#### Written task
Using the piece on summer body goals, explain in one to three sentences why the writer's earlier draining tisanes didn't work out.

#### Document passage
------------------------------
The social un-pressure that will undermine your body goals this summer

Summer has just started and for the first time I’m ready to welcome it with a summer-compliant body to show off. After years of trial and errors, I have devised the right strategy to finally get that summer look I had always longed for.

Photo by Aphiwat Chuangcho

Photo by Aphiwat Chuang

One of the main measures that made me achieve a summer-compliant body is drinking daily 1 L of draining tisane. I have finally found a draining tisane that fights against liquid retention without leaving me catatonic in bed. All the other ones I tried over the past years, together with the nasty liquids around your hips, expelled the mineral salts that keep your body functioning too. If you can’t function, you can’t get out of your house showing off that in fact you have no liquid retention on your legs. And the hard truth of the world we live in is that if you can’t show something, then it doesn’t exist. Given that this is the first summer I can go out of my house without fainting, I can proudly declare that I have defeated liquid retention.
------------------------------
#### Available data

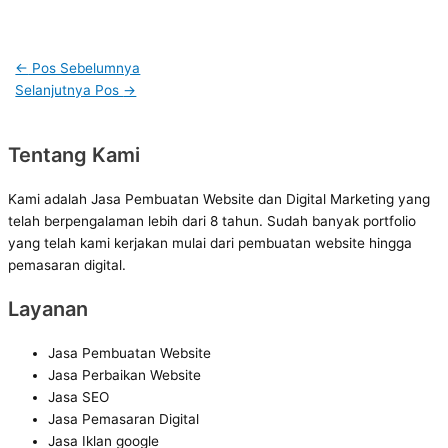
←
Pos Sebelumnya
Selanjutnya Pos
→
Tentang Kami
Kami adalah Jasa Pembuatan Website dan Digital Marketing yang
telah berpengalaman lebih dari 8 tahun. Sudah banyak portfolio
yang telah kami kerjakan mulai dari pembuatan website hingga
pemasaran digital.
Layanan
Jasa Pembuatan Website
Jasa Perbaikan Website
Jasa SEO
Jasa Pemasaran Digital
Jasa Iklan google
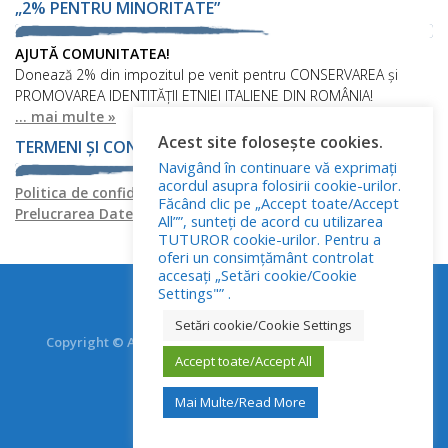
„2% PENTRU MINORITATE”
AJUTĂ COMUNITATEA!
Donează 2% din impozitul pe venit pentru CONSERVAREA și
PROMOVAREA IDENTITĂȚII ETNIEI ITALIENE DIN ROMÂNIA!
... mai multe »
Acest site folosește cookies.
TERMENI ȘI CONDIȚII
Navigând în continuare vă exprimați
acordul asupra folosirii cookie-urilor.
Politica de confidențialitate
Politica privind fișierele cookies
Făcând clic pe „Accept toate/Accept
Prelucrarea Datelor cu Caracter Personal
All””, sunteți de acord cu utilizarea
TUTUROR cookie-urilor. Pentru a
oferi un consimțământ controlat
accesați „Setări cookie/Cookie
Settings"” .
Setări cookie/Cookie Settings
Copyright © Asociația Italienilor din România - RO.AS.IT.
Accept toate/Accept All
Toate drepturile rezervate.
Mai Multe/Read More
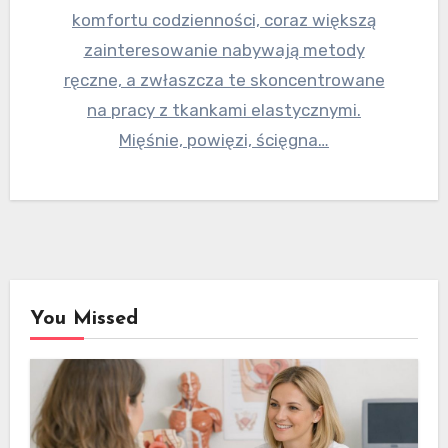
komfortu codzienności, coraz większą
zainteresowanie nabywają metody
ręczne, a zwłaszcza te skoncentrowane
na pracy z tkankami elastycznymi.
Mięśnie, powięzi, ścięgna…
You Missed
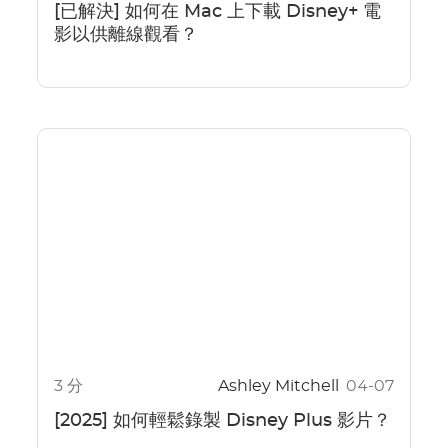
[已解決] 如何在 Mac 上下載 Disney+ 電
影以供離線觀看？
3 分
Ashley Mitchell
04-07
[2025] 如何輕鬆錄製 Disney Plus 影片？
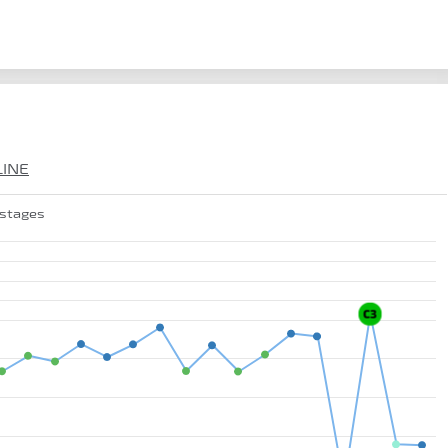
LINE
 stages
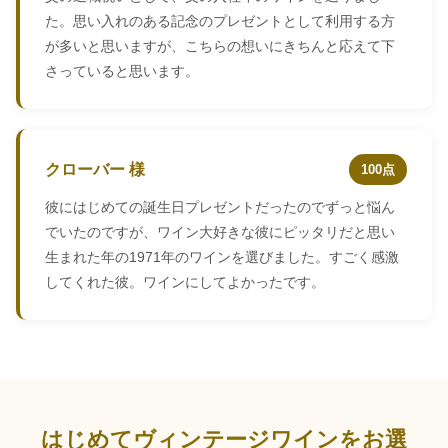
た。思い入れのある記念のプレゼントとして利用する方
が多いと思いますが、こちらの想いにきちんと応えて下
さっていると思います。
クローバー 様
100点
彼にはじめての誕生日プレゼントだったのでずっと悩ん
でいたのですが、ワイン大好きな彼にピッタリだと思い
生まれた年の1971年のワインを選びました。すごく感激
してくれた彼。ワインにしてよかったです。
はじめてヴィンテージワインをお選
------------------------------
#### Response to this task
Along with the fluid around the hips, those tisanes also flushed out the mineral salts that keep the body working. This left the writer unable to function and too worn out to leave the house.